Now, what if we narrow this down further and try to extract only proper nouns?

MecabKOTY.py


import MeCab
from wordcloud import WordCloud
t = MeCab.Tagger()
s = []

for y in range(2005,2018):
    with open(f'KOTY general comment/{y}Year.txt',encoding="UTF-8") as txt_file:
        text = txt_file.read()
    nodes = t.parseToNode(text)
    while nodes:
        if nodes.feature[:7] == "noun,固有noun":
            s.append(nodes.surface)
        nodes = nodes.next

wc = WordCloud(width=720, height=480, background_color="black"
    , font_path="C:\Windows\Fonts\HGRGE.TTC")
wc.generate(" ".join(s))
wc.to_file('KOTY_wc.png')

image.png It's history. ** You can feel the history. ** **

By the way, I wondered if I could extract ** "Kusoge Maker" ** by narrowing it down further and limiting it to ** "organization name" **.

image.png ** "It's not an organization" ** I stopped because there was a lot of things mixed in.

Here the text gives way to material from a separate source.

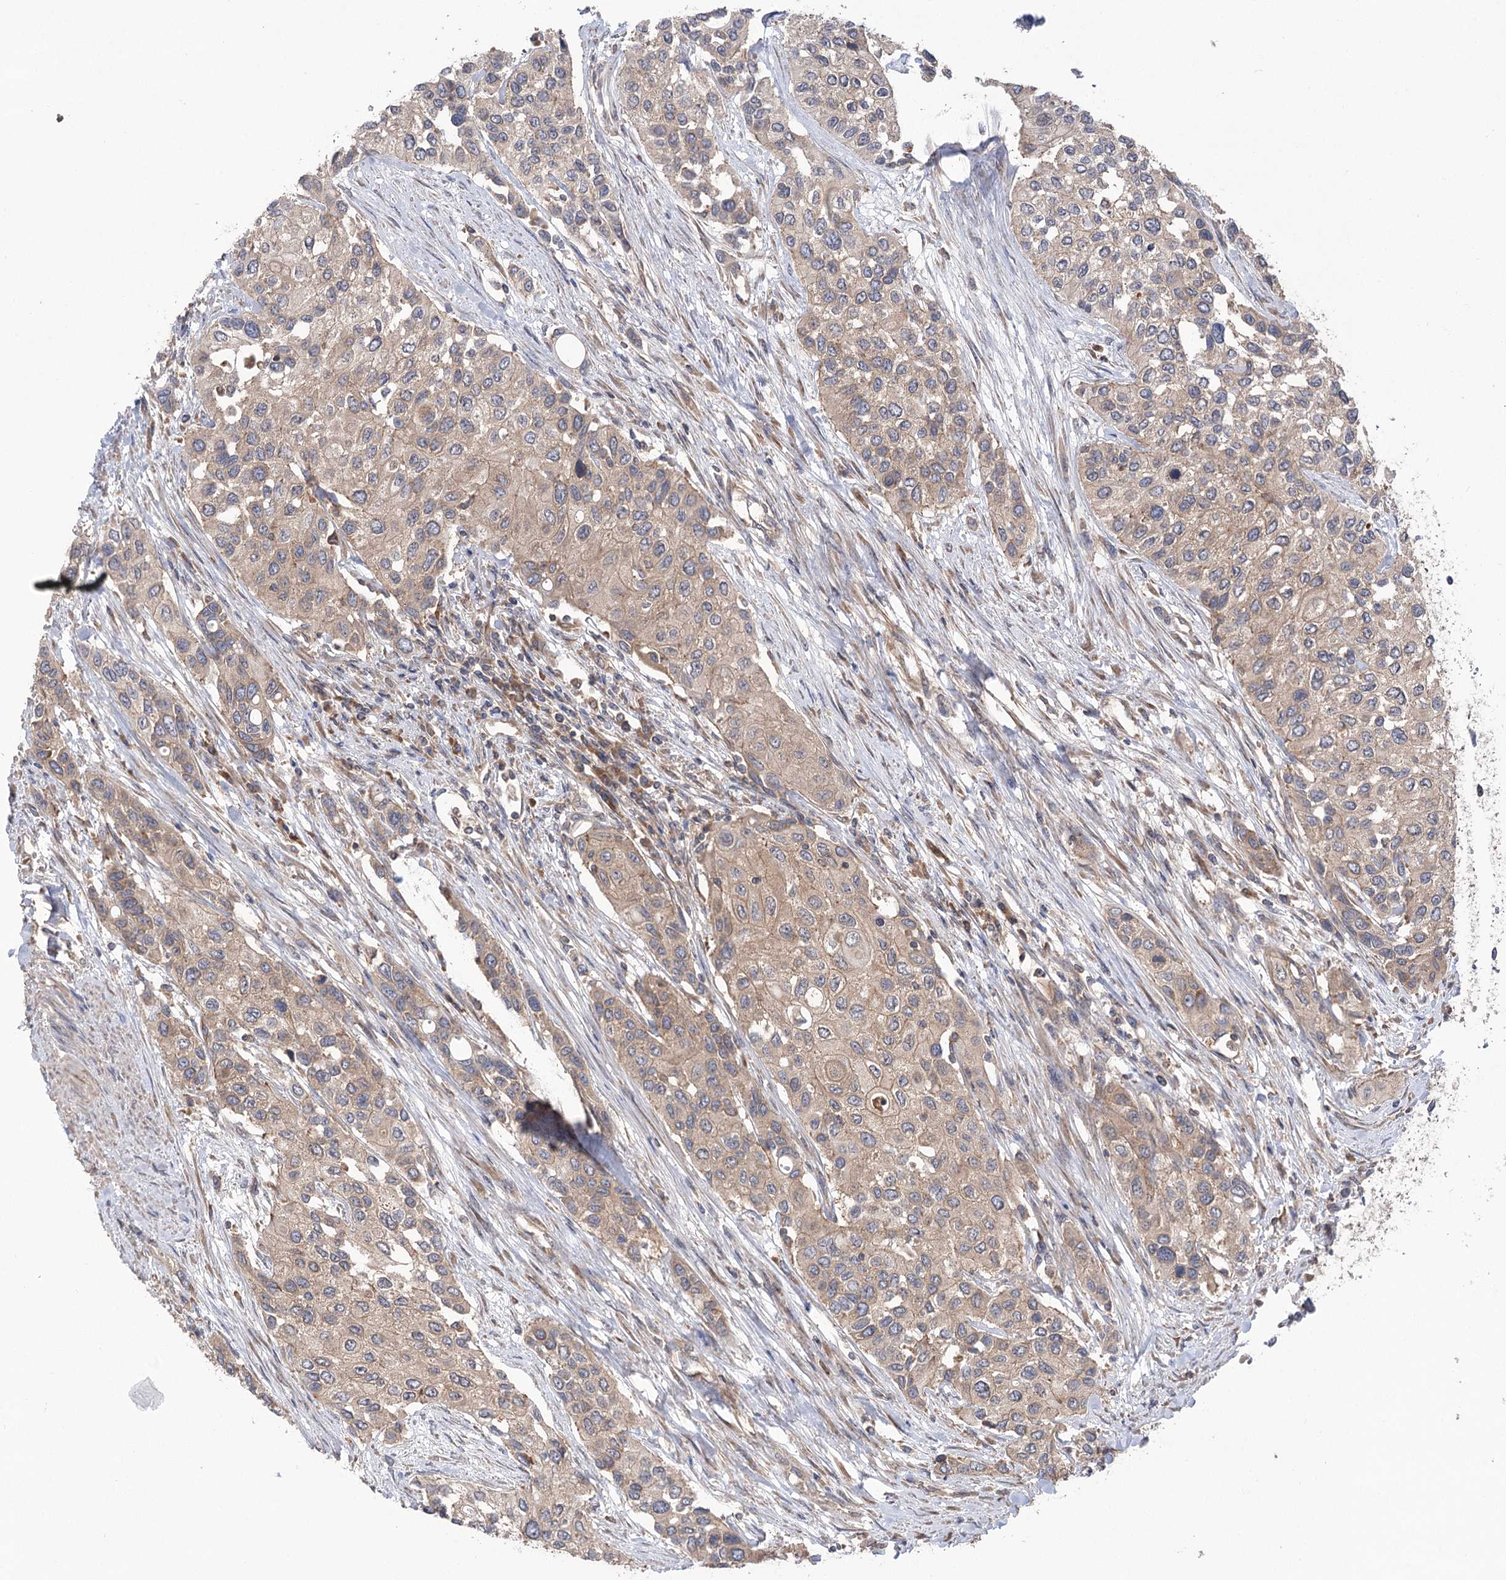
{"staining": {"intensity": "weak", "quantity": ">75%", "location": "cytoplasmic/membranous"}, "tissue": "urothelial cancer", "cell_type": "Tumor cells", "image_type": "cancer", "snomed": [{"axis": "morphology", "description": "Normal tissue, NOS"}, {"axis": "morphology", "description": "Urothelial carcinoma, High grade"}, {"axis": "topography", "description": "Vascular tissue"}, {"axis": "topography", "description": "Urinary bladder"}], "caption": "Approximately >75% of tumor cells in human urothelial cancer reveal weak cytoplasmic/membranous protein staining as visualized by brown immunohistochemical staining.", "gene": "VPS37B", "patient": {"sex": "female", "age": 56}}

It might be cool if you change the dictionary.

Next, let's change the taste a little. ** Check "Changes in the frequency of specific words by year" **. The first thing to look for is ... well, let's make it a ** "bug" **. I will draw a line graph with matplotlib.

KOTYPlot.py


import MeCab
from wordcloud import WordCloud
import matplotlib.pyplot as plt
t = MeCab.Tagger()
c = []
for y in range(2005, 2018):
    c.append(0)
    with open(f'KOTY general comment/{y}Year.txt',encoding="UTF-8") as txt_file:
        text = txt_file.read()
    nodes = t.parseToNode(text)
    while nodes:
        if nodes.surface == "bug":
            c[-1] += 1
        nodes = nodes.next

plt.plot(range(2005, 2018), c, linewidth=4)
plt.xlabel("Year", fontsize = 24)
plt.ylabel("Occurrence:Bug", fontsize=24)
plt.grid(True)
plt.savefig("KOTYgraph.png ")

image.png too scary. 2015 is going to be amazing. Probably the result of the collision of two big bug towers, "Ajinoko" and "Tetaru". Also, it's hidden in the impact, but the state of 2013 with no ** "bugs" is amazing. Certainly, in 2013, I think there was competition for shit in a different direction from bugs.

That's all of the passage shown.